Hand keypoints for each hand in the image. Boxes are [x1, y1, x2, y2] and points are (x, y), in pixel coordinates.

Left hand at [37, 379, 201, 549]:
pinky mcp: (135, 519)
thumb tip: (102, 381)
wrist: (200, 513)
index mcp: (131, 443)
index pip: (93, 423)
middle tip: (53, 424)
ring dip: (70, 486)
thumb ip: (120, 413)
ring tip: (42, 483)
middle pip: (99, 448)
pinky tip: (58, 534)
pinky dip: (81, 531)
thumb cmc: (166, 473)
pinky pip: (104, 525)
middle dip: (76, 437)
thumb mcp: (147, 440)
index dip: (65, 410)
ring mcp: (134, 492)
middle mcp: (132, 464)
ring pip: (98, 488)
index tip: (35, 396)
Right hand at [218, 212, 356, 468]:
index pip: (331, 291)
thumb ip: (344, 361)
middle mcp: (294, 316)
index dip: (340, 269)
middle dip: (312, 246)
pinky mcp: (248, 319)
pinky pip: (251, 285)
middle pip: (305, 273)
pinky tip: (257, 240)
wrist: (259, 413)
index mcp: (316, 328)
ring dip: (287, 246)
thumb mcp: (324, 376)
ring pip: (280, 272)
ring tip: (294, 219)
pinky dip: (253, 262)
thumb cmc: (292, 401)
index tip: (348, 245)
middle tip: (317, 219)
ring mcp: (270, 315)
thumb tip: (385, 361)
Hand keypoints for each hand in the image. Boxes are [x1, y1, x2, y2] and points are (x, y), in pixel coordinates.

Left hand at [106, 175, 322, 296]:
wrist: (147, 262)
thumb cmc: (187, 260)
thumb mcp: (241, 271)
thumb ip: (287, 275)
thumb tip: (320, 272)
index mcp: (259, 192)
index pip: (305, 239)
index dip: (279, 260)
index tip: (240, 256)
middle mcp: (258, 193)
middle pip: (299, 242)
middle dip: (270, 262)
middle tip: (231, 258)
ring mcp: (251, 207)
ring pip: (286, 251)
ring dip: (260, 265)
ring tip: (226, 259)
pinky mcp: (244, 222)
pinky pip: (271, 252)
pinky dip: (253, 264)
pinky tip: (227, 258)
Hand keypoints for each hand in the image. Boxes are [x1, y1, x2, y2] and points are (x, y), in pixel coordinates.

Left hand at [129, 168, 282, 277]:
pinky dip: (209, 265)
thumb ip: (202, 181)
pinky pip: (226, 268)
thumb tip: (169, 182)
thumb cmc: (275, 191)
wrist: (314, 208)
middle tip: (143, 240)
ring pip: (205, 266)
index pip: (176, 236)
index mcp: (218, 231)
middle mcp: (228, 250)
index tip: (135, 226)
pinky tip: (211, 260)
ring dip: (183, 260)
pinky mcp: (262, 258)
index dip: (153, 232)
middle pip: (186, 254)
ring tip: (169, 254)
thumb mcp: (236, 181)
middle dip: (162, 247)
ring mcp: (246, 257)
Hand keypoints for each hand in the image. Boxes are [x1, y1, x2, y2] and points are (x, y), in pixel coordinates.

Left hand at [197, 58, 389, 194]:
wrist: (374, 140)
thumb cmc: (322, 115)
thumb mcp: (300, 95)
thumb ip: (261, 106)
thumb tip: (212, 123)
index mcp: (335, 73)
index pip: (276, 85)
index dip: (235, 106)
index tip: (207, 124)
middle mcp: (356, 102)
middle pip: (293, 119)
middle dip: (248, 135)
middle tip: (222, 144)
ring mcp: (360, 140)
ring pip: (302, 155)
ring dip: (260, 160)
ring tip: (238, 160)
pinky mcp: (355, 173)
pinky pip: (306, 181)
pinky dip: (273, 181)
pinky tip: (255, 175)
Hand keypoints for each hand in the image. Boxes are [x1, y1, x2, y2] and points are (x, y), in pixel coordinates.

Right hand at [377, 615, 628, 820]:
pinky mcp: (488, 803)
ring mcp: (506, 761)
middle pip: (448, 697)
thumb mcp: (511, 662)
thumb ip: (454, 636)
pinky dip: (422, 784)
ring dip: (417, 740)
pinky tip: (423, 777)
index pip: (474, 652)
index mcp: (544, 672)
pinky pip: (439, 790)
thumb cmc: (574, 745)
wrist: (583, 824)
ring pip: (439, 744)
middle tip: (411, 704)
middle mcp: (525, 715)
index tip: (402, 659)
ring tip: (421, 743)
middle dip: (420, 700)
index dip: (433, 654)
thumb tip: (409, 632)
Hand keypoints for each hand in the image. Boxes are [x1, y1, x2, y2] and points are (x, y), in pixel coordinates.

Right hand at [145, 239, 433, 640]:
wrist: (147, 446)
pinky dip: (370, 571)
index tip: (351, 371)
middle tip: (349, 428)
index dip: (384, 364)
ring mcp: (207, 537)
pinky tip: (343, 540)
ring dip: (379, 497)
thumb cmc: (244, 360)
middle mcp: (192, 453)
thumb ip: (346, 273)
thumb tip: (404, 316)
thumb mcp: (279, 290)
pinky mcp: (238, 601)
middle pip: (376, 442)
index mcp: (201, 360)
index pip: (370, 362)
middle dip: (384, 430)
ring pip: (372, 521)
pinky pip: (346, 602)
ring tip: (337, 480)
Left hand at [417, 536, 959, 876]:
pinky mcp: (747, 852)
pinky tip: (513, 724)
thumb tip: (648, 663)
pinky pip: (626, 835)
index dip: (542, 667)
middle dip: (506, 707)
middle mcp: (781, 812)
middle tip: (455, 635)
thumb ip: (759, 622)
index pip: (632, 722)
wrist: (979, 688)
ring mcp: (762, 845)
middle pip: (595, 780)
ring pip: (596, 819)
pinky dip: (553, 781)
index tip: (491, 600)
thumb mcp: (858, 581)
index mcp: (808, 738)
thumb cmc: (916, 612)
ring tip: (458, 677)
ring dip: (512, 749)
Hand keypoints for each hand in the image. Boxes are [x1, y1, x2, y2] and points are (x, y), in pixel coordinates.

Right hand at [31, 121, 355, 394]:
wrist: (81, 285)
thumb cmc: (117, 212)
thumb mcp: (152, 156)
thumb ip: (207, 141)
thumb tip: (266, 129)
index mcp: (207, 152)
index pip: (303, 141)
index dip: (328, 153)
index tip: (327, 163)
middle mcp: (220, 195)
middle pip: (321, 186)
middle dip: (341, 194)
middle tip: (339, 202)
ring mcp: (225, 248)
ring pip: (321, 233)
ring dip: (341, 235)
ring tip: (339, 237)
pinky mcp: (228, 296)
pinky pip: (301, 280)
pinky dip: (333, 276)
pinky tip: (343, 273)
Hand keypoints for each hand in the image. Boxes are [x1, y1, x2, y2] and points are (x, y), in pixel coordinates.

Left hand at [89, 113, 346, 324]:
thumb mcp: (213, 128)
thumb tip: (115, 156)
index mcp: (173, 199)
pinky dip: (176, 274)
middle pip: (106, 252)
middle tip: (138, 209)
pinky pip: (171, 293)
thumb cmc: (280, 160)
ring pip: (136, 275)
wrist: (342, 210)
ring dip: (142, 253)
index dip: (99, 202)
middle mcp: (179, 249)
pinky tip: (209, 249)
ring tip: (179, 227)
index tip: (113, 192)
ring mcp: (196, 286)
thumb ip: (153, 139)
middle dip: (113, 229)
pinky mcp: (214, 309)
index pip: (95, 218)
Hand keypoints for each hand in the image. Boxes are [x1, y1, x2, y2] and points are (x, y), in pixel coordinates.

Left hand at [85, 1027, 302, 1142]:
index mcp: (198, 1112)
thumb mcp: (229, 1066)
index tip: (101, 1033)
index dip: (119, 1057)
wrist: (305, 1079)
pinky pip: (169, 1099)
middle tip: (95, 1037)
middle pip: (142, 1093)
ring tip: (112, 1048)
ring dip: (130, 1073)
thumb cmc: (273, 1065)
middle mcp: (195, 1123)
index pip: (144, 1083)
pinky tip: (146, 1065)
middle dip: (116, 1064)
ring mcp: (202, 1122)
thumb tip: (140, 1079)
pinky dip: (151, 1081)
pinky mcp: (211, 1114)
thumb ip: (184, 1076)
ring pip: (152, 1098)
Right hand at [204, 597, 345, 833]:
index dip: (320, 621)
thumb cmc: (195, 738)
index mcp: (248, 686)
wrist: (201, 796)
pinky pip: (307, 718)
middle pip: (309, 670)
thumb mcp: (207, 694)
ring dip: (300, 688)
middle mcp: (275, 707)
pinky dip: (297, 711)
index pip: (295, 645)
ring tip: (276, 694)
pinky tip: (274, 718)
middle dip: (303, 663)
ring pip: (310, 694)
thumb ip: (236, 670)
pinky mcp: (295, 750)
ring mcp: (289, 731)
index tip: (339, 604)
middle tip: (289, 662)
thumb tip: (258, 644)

### [Problem requirements]
Would you please set down the lines from the one with "middle dip: (303, 663)" to the end of the data above, exactly and without any other lines?

### [The answer]
middle dip: (303, 663)
ring pip: (310, 694)
thumb ip: (236, 670)
pinky mcp: (295, 750)
ring mcp: (289, 731)
index tip: (339, 604)
middle tip: (289, 662)
thumb tip: (258, 644)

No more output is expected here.